Know what we've always considered the dumbest concept when it comes to TV audience monitoring? That nobody has figured out how to use that big clunky box attached to hundreds of millions of television sets and get it to spit out viewership data. It's like, "Hi, I'm a cable box, and I know exactly when the fat ass sitting on the Jennifer Convertibles softa in front of me changes the channel, and I bet somebody might find that data useful."
Instead, we rely on Nielsen's sampling techniques, which narrow things down to, say, give or take a hundred thousand viewers. Oh, and then there's the little problem of Nielsen's totally flawed methodology, which, among other atrocities, includes ignoring the whole swath of young people getting their bachelor's degrees.
So imagine our glee when we heard TNS Media Research is taking on Nielsen with actual data from set-top boxes. What's this? Accuracy?
With a service called TNS DirecTView, the new competition will analyze data from 100,000 DirecTV customers, with second-by-second data grabs. By comparison, Nielsen relies on just 14,000 households, many of whom are still responsible for completing paper diaries about their TV viewing habits. Sounds full-proof!
The one downside for TNS, at least right now, is that its data comes just from satellite TV subscribes, which is a smaller number than cable subscribers, and may, in theory, represent a "subset" of American viewers.

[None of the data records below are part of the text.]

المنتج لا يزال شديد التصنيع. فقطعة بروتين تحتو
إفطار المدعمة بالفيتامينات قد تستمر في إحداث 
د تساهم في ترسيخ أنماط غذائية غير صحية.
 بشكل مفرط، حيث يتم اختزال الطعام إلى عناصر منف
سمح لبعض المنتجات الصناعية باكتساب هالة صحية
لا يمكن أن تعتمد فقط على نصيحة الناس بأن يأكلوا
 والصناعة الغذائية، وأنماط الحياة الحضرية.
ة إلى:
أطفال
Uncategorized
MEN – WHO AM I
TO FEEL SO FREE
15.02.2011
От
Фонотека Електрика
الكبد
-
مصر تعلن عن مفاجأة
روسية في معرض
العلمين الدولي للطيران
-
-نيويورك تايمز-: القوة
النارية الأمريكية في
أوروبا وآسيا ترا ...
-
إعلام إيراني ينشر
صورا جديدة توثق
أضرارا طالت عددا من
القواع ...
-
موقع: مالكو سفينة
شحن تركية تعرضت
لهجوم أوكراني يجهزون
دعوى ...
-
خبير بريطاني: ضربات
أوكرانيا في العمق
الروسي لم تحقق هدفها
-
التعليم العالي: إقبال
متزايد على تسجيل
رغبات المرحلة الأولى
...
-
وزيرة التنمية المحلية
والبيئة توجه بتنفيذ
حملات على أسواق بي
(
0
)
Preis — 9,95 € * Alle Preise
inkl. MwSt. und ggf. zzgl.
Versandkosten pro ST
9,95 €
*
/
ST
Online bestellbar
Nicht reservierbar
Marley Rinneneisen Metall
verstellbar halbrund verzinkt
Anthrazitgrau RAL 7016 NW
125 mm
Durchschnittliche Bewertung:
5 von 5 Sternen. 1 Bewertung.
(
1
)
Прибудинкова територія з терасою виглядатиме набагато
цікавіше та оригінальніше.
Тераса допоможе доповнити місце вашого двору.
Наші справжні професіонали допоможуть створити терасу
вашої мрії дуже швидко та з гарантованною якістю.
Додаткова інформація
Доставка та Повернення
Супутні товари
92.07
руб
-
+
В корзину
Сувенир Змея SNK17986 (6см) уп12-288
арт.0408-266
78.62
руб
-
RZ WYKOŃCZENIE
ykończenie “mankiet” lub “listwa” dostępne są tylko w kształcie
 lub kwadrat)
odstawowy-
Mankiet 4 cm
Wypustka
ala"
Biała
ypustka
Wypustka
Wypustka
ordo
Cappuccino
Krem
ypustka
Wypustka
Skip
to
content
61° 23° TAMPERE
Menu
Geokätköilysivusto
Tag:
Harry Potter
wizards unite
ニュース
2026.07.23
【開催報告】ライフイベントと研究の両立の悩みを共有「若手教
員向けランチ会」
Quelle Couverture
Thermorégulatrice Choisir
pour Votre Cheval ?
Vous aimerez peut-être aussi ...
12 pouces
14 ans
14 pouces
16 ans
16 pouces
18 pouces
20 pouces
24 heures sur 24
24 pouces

That is, many DirecTV subscribers may have signed up for the service because of their beefy sports packages. Thus, data will skew toward lots of NBA games watched, throwing off the percentage of "normal America" that was watching Desperate Housewives. (Critics will also argue TNS can't measure when someone gets up to grab another Amstel Light, and misses a Head On ad.)
TNS joins TiVo in offering advertisers and agencies more robust on-demand data. The DVR company, looking for new revenue streams, also realized its device could be a data mining boon, and has started collecting its users' channel changes.
Of course, privacy concerns might get in the way: Will all customers be keen on forfeiting their viewing habits? We hope so, if only because this more accurate data might reveal Friday Night Lights has more viewers than previously thought. And The View has far fewer.